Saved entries
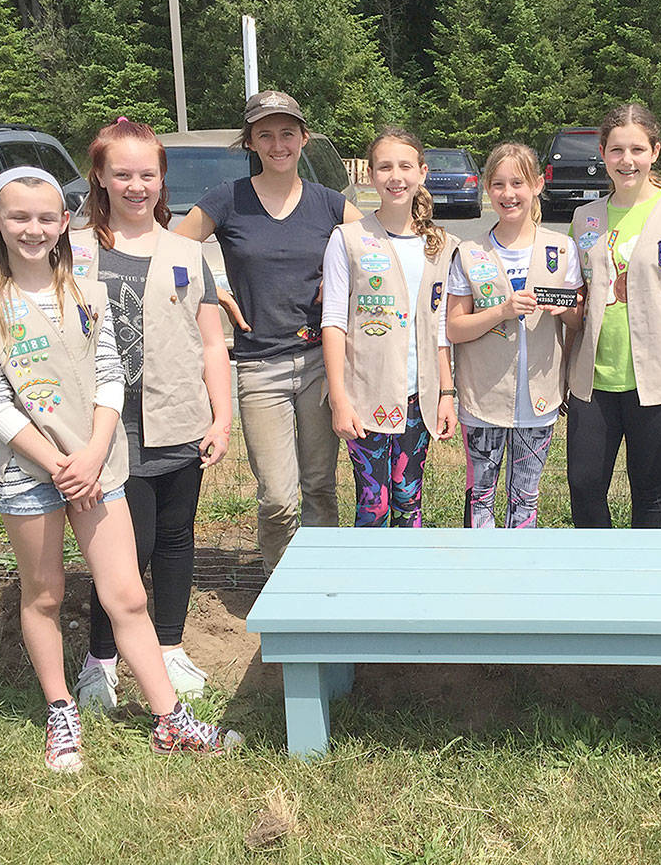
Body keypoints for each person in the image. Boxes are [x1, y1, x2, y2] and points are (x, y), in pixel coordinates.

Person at [0, 167, 241, 773]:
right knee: (46, 595)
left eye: (44, 218)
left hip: (99, 470)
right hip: (33, 477)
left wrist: (92, 455)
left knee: (127, 597)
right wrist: (57, 462)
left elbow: (111, 377)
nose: (32, 230)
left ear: (65, 223)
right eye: (18, 218)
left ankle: (170, 720)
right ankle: (62, 711)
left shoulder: (87, 293)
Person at [68, 118, 230, 710]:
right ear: (102, 180)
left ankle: (167, 646)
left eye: (147, 175)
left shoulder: (187, 252)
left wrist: (221, 417)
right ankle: (102, 659)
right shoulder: (75, 251)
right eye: (123, 175)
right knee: (120, 552)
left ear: (163, 181)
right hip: (103, 432)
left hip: (177, 421)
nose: (136, 186)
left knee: (173, 537)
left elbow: (212, 342)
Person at [176, 90, 362, 571]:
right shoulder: (228, 199)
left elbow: (376, 250)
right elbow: (171, 248)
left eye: (286, 133)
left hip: (322, 362)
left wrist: (340, 283)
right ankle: (280, 584)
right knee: (278, 497)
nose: (277, 144)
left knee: (320, 485)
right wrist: (212, 288)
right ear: (251, 143)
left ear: (303, 138)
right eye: (265, 135)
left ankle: (318, 587)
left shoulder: (329, 203)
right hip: (259, 367)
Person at [566, 103, 661, 527]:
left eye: (637, 149)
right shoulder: (584, 218)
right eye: (616, 150)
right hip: (592, 380)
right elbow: (578, 295)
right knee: (583, 483)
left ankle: (643, 581)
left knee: (649, 489)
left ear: (655, 151)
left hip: (657, 382)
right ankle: (600, 576)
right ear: (602, 153)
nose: (626, 160)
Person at [321, 128, 457, 527]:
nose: (395, 176)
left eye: (404, 166)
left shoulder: (440, 244)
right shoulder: (348, 239)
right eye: (384, 167)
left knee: (408, 500)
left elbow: (442, 326)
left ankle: (406, 582)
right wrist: (339, 399)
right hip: (365, 397)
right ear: (370, 175)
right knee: (373, 504)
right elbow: (333, 322)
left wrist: (446, 393)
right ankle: (370, 584)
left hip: (419, 396)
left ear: (422, 172)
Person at [447, 143, 583, 528]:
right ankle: (482, 573)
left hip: (538, 399)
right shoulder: (469, 252)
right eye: (499, 185)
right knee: (482, 494)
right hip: (482, 397)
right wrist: (501, 312)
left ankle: (517, 573)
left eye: (518, 183)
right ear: (487, 190)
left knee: (526, 495)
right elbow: (455, 328)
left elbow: (577, 322)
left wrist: (568, 309)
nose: (509, 194)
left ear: (538, 185)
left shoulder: (562, 248)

• [Task]: Within these records, how many lines include the word "ankle"? The reply should be that number alone.

• [Solution to this problem]: 12